Voici un exemple. Le droit international n’interdit pas tous les dommages collatéraux en cas de bombardement. Cependant, il exige que les victimes civiles soient évitées autant que possible ; et surtout, il interdit tout dommage civil causé incidemment et qui serait excessif par rapport à l’avantage militaire attendu en éliminant une cible légitime. C’est un critère d’équilibre – une caractéristique commune du droit, tant international que national. Lorsqu’appliquée de bonne foi, cette règle peut sauver nombre de vies (et elle l’a fait). En revanche, elle repose sur l’hypothèse que la vie des civils a une certaine valeur ; et surtout que toutes les vies des civils ont une valeur égale.
Il est facile de comprendre ce qui peut conduire – pour des raisons aussi évidentes que déplorables – les commandants à dénigrer les vies de ceux qu’ils associent à leurs adversaires. Mais il est également facile de comprendre comment le fait de nier la valeur de la vie des civils finira par vider le droit de son sens. Le DIH ne peut avoir un impact sur la vie, la santé et la dignité des victimes des conflits armés que s’il est interprété de manière à les protéger véritablement. Quel rôle le droit humanitaire peut-il véritablement jouer si les personnes qu’il est censé protéger ont déjà été déshumanisées ?

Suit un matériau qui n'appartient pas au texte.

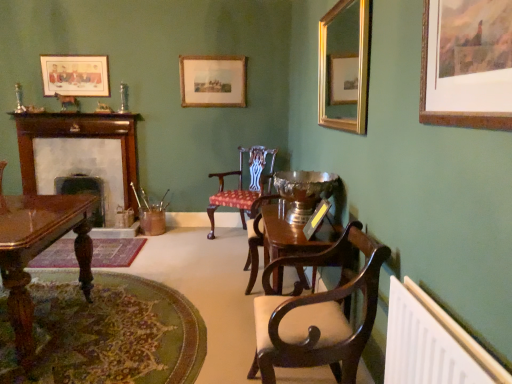
Question: Should I look upward or downward to see wooden fireplace at left, acting as the 1th fireplace starting from the right?

Choices:
 (A) up
 (B) down

Answer: (A)

Question: Can you confirm if matte wooden picture frame at upper left, the second picture frame when ordered from back to front, is thinner than mahogany polished desk at lower left?

Choices:
 (A) no
 (B) yes

Answer: (B)

Question: Is matte wooden picture frame at upper left, which ranks as the 3th picture frame in front-to-back order, bigger than mahogany polished desk at lower left?

Choices:
 (A) no
 (B) yes

Answer: (A)

Question: Is matte wooden picture frame at upper left, the 4th picture frame when ordered from right to left, at the right side of mahogany polished desk at lower left?

Choices:
 (A) no
 (B) yes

Cette tendance devient d’autant plus pernicieuse lorsque l’on constate que la plupart des États accordent plus d’attention à certaines victimes de certains conflits armés qu’à d’autres. Ceci n’est qu’un exemple de la manière dont le DIH est fragilisé par des interprétations qui sont le fruit de calculs intéressés, destinées à autoriser des opérations militaires permissives à court-terme. Cependant, à long terme, si l’application opportuniste du DIH continue de gagner du terrain, nous assisterons, impuissants, au basculement du fragile équilibre du droit qui, au lieu de sauver des vies, deviendra simplement un autre outil au service de la puissance militaire.
Comment les États peuvent intervenir pour remédier à ces difficultés
Les États doivent agir pour inverser cette tendance. Dans les systèmes nationaux, les tribunaux et les législateurs veillent souvent à ce que les lois ne soient pas détournées de leur objectif. Ces institutions sont rares sur la scène internationale, et il revient aux États de s’assurer que le DIH remplit son objectif initial. Ils peuvent faire beaucoup, en commençant par appliquer le DIH de bonne foi et en gardant à l’esprit les conséquences des interprétations qui sacrifient le but humanitaire du droit au profit de l’opportunisme militaire.
Les États peuvent également montrer l’exemple et appliquer les mêmes normes à tous, sans traitement de faveur. Ils peuvent s’influencer mutuellement en conditionnant l’aide militaire et les transferts d’armements. Ils peuvent réduire l’incertitude juridique en adhérant à des traités qu’ils n’ont pas encore ratifiés. Et ils peuvent tenir les violateurs responsables de leurs actes devant leurs tribunaux nationaux.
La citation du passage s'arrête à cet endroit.